To be a clown in the Bollywood is merely the consequence of his being a rebel there. He has spared no
stars in the industry. But his diatribes against Bachchans and Khans are not motivated by jealousy of their
stardom. Shah was primarily a man of theatre. Films take you captive, they feed you everything on plate,
the legerdemain they create transports you into a state where you may as well be dreaming, but theatre
takes you into a world where your imagination is stimulated, your judgment is unimpaired and thus your
enjoyment heightened. His distaste for technology-induced celebrity value stems out of his nose for the
stuff and worth of his calling. Also, he brushes aside all those that stardom offers: awards, money and
celebrity status. I began to loathe all competitive awards, particularly those which are an excuse for the
film industry to indulge in its annual orgy of mutual jerking off.

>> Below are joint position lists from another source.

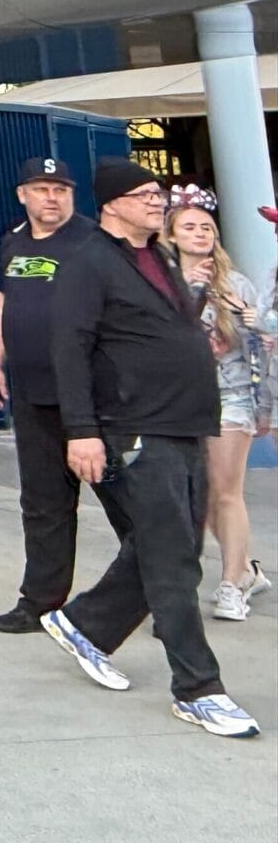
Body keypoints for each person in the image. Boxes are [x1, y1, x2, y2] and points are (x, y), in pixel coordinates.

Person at [43, 158, 257, 738]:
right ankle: (198, 688)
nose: (157, 202)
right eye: (144, 195)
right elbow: (70, 348)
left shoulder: (156, 255)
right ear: (112, 203)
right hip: (136, 427)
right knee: (172, 560)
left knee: (177, 541)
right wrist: (81, 430)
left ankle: (85, 624)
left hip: (186, 421)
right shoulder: (87, 262)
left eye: (158, 193)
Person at [0, 155, 101, 633]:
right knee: (43, 502)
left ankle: (152, 598)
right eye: (42, 189)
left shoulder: (93, 241)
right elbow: (5, 301)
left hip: (91, 396)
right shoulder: (13, 241)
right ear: (23, 195)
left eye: (61, 190)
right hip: (33, 393)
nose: (52, 198)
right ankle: (41, 603)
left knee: (131, 505)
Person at [165, 187, 269, 622]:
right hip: (179, 399)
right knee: (198, 496)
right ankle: (244, 569)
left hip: (231, 396)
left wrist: (251, 319)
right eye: (189, 226)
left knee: (226, 491)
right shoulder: (162, 280)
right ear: (170, 234)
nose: (200, 233)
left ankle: (232, 584)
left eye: (206, 227)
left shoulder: (236, 282)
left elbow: (260, 344)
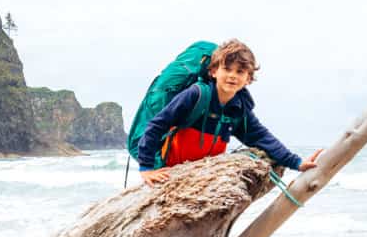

But it is to be asked why such a wise critic of the seedy underworld of celebrity-staffed Hindi cinema has
acted in many films, though not as many as Bachchans and Khans did (like as many good ones as they
did)? Why cant he escape from those terms and conditions in the industry which make gifted and
talented artists into money-making buffoons? This is because of that vital quality of a court clown which
we find terribly missing in Shah (at least in the course of 316 pages of his well-written memoir): the
amazing potential of self-criticism. Everywhere we see him attacking others from that pedestal of high art
and we realize, with him being unaware, that the pedestal stands on the slough of the very industry he
attacks. There is such a holier-than-thou approach in his critique that he appears to be hypocritical and
that his words are not taken seriously (of course their humour aside).
However, there are many junctures in his life, as the memoir reveals, where he might as well be selfcritical. According to this reviewer, the most crucial point is where Shah showers scorn on his ex-wife for
being a fundamentalist Muslim without realizing his role in it. If a woman, whose husband does not visit
her in the hospital where she is waiting for the delivery of their baby but visits, instead, brothels, prefers a
fundamentalist as husband, she cant be blamed. But self-criticism could have rendered Shahs rebellion
not only as more pungent but also as more effective.